Nate has been involved in elections since a youth. For background, read Russian's Military Doctrine that explains tactics, targets & timing of GRU operations. Long story short: they've been doing what they said they would do!
This is not a new thing - been doing this at least since the 1970s. Many of the strategies haven't changed, either. what has changed is the technology and who is doing it. In the 1980s, it was the KGB and the Propaganda department.
In the late 1990s, Russia switched to the tactic of Information Confrontation - the continuous competition over beliefs, opinions, perceptions and feelings to enable the furthering of states' agendas. This has been adopted by the Russian Military and is even documented on their website!
The Information Confrontation has two sides: informational-psychological and informational-technical capabilities. These are used for more than just swaying an election.
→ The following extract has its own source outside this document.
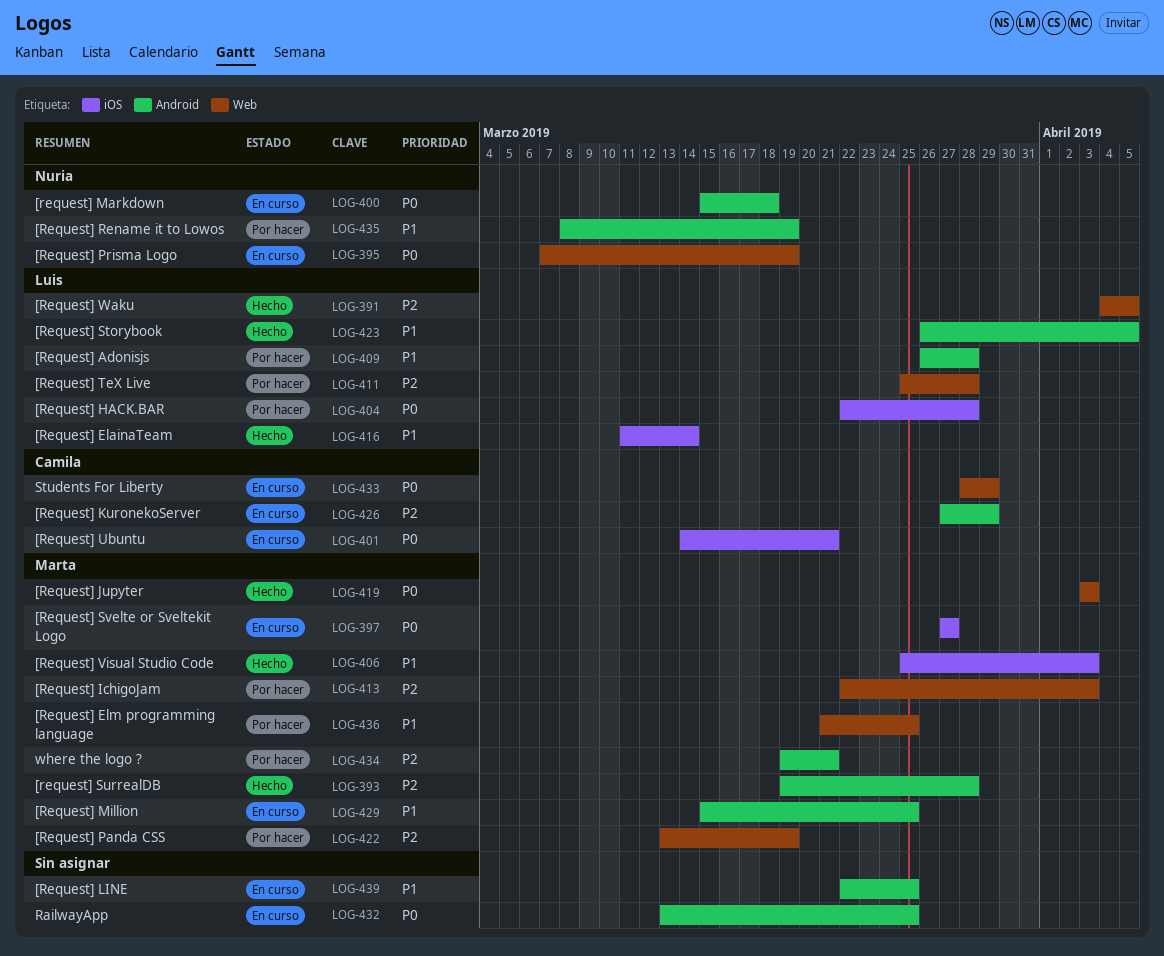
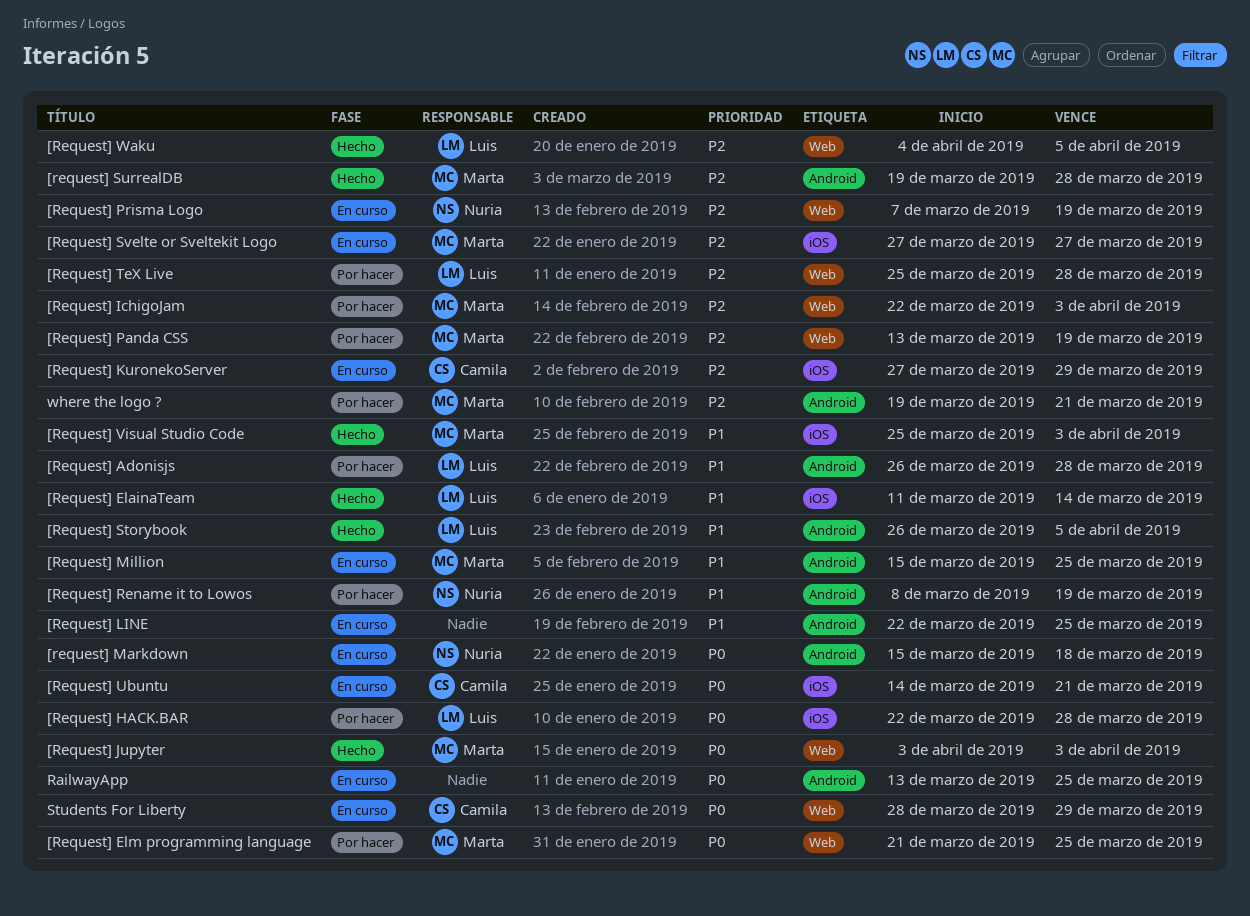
[Request] Elm programming language, priority: P1 -> P0
[Request] KuronekoServer, label: Android -> iOS
[Request] Prisma Logo, priority: P0 -> P2
[Request] Svelte or Sveltekit Logo, priority: P0 -> P2

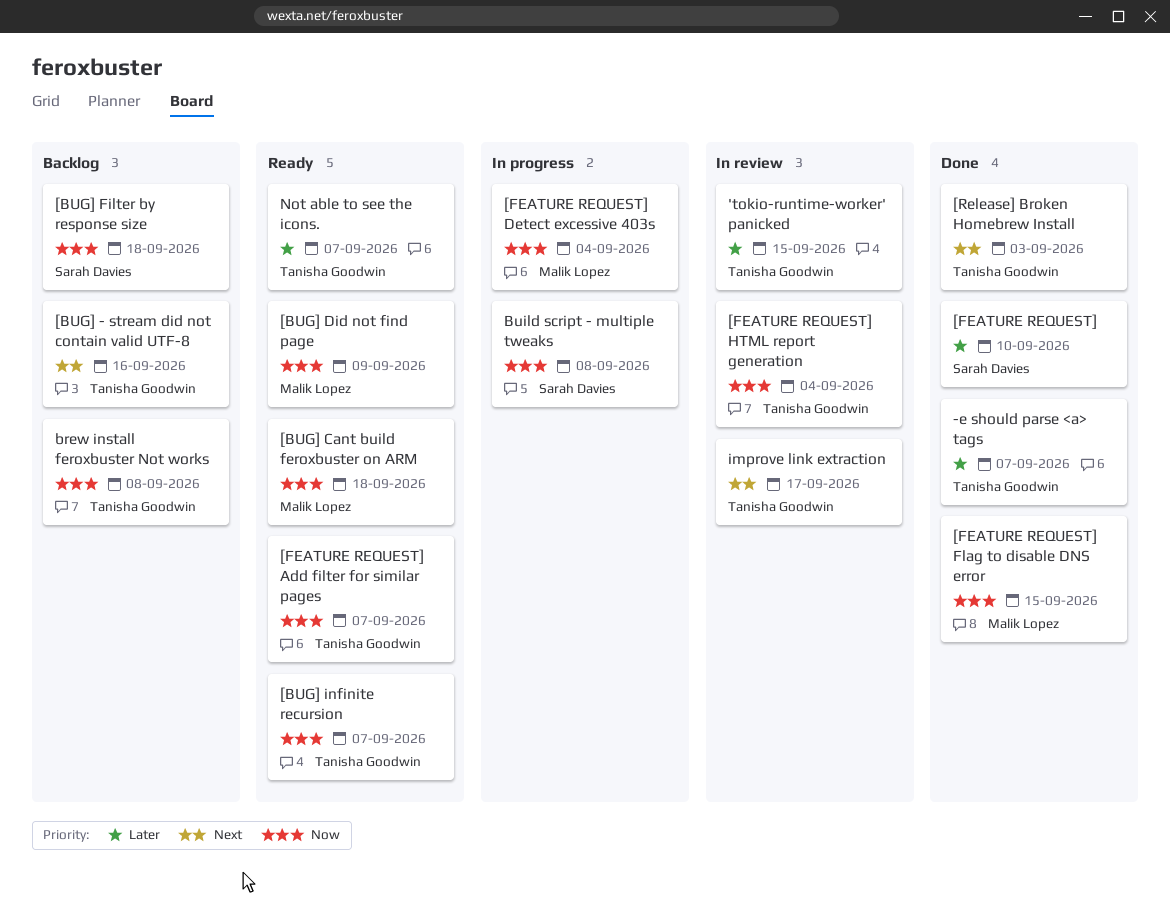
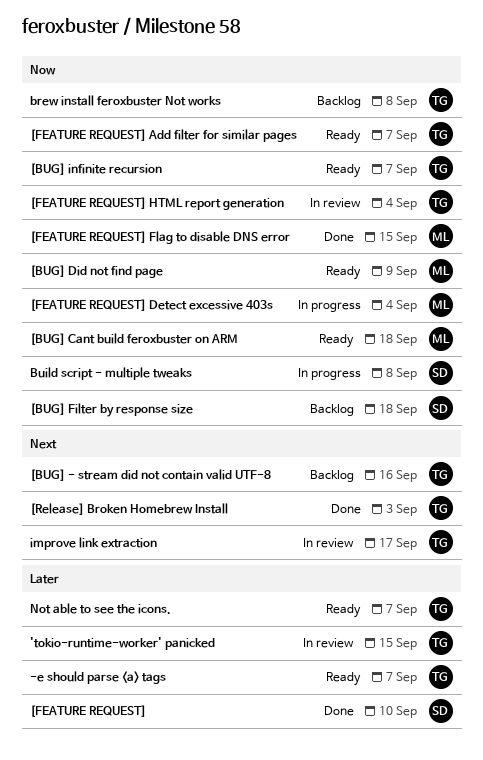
-e should parse <a> tags, status: Done -> Ready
Moscow's preferred candidates have rarely won, but they did succeed at undermining the winner - making them weaker, less able to oppose Russia.
Information conflict is both offensive and defensive - can demonstrate that "fair, free and democratic" societies are not desirable nor obtainable - So, Russians should stick with the status quo.
Look at what happened in the Ukraine in 2014. Attacks against the Ukrainian election started a few days in advance, trying to destroy the vote counting system. They took over websites of officials, creating fake announcements that the system had been breached and then attacked the vote reporting site to show a fringe candidate as winning - all to delegitimize the actual election results.
Similarly in Bulgaria, the GRU launched an DDOS on voter registrar sites, so voters could not find their polling place.
In France (2017), the GRU started phishing Macron's campaign, and started blasting Macron with all sorts of falsehoods about Macron's character. Even though they were easy to debunk, they built a story that Macron may be a seedy character. France has a ban on campaigning and commentary within 48 hours of the election, and released more falsehoods and private campaign documents right before.
Similar things happened in Montenegro in 2016.
Then in the US in 2016, similar tactics again: leaking internal campaign - time released to maximally inflame divisiveness. They started spreading fear about election infrastructure and threats of large scale fraud/vote rigging.
When Russia is caught, they go on a "whataboutism" campaign - 'So, what, our athletes were doping, your athletes have done the same thing - what about those athletes?" How can you be angry about us trying to interfere in your election, when US does it to other countries?
As we've already seen Russia attack power grids, what would happen if they did it on an election day? Either in the US or other nations?